Donald warned that a sophisticated pan-European “criminal infrastructure” was now targeting refugees.
The revelation that so many youngsters are unaccounted for is the latest worrying development in the migrant crisis and underscores the risks faced by people fleeing conflict, poverty and persecution in the Middle East, Africa and Asia even once they have reached the apparent safety of Europe.
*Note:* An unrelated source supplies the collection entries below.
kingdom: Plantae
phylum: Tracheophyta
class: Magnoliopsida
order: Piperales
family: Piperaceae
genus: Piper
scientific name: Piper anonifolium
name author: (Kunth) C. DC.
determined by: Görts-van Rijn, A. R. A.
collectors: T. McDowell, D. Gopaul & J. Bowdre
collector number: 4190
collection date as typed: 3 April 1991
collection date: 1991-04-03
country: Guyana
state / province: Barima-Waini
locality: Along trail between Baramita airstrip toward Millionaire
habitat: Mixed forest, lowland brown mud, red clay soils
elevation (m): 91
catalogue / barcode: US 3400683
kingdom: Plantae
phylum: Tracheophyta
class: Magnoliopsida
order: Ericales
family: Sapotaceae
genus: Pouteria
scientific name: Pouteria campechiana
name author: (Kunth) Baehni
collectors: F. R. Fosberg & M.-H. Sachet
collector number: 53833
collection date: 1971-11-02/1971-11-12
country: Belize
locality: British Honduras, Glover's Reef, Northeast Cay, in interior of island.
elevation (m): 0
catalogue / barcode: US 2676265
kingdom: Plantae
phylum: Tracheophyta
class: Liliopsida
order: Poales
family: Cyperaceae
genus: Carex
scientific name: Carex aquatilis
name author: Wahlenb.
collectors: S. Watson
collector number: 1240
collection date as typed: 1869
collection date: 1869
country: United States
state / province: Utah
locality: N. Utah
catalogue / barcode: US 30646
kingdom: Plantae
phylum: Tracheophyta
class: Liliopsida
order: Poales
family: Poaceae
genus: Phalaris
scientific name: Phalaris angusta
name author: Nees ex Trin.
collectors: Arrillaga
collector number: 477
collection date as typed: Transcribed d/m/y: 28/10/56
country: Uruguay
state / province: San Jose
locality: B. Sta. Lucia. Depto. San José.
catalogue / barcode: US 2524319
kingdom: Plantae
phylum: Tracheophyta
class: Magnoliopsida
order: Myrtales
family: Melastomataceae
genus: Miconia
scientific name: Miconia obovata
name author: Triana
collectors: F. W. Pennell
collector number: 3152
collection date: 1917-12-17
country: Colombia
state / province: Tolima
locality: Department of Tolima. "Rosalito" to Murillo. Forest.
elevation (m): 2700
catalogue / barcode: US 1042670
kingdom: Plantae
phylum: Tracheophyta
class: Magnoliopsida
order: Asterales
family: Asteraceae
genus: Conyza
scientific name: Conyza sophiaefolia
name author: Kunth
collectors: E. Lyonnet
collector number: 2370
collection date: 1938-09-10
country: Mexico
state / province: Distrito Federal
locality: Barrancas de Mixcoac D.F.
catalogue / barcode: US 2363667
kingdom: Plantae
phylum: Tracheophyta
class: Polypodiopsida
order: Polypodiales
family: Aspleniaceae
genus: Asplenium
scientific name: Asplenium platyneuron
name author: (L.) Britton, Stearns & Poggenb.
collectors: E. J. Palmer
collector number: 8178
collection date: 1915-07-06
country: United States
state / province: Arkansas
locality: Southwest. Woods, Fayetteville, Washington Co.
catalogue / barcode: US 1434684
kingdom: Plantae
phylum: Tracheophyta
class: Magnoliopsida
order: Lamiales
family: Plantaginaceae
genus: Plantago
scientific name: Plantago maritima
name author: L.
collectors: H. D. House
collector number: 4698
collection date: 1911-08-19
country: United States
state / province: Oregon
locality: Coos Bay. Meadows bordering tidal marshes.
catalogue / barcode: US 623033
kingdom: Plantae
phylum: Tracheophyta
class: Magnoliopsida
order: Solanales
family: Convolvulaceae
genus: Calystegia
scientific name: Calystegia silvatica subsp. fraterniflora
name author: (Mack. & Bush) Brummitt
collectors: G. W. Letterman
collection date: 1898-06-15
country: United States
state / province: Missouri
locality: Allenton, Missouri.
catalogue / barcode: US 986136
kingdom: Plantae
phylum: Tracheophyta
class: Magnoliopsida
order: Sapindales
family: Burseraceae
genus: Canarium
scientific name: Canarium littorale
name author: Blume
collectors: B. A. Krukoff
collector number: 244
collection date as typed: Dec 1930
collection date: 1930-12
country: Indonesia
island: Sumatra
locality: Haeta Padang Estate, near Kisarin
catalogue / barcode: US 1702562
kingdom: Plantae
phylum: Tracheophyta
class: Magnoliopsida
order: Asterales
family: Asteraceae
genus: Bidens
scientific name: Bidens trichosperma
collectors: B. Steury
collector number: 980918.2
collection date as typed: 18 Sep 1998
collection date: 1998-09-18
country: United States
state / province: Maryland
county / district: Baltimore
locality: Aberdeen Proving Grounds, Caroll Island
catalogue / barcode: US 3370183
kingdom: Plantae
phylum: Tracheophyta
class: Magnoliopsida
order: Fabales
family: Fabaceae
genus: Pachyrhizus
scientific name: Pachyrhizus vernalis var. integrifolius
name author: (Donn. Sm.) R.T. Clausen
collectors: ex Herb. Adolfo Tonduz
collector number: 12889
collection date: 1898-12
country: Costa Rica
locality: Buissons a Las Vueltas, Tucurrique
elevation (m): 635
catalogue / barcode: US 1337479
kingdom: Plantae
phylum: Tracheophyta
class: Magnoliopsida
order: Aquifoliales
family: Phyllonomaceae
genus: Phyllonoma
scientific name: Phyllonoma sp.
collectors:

If a country is going to accept a young, unaccompanied minor into its country, it needs to make sure that they don’t end up on the streets begging, involved in a gang, or being sold into sexual slavery.
Europol analysts studying law enforcement details from across the 28-nation European Union are concerned that they are beginning to see cross-pollination between people-smugglers and criminals who traffick and exploit humans.
Officials has reported almost 10,000 child refugee disappearances in Europe.
In Italy alone, Donald said some 5,000 unaccompanied migrant children had disappeared after arrival.
Laura Pappa, president of the Greek charity Meta-Action, a group accompanying children who travel without relatives, said they “face a destiny that is worse than that of the rest of migrants waiting to be relocated”.
“Whether they are registered or not, we’re talking about 270,000 children”, Donald told the paper. “Not all of those are unaccompanied, but we also have evidence that a large proportion might be”.
Europe’s refugee crisis continues unabated.
The Europol boss admitted that there was evidence the children were being targeted by human traffickers and sex trade gangs.
And anti-fascist and far-right protesters clashed in a southern German town where unknown assailants threw a hand grenade into a refugee shelter on Friday, as the country scrambles to integrate the over one million asylum seekers it welcomed a year ago.
Immigration minister James Brokenshire said the “vast majority” of refugees were “better served staying in the region so they can be reunited with surviving family members”. “These kids are in the community, if they are being abused it’s in the community. As a population we need to be alert to this”, Mr Donald said.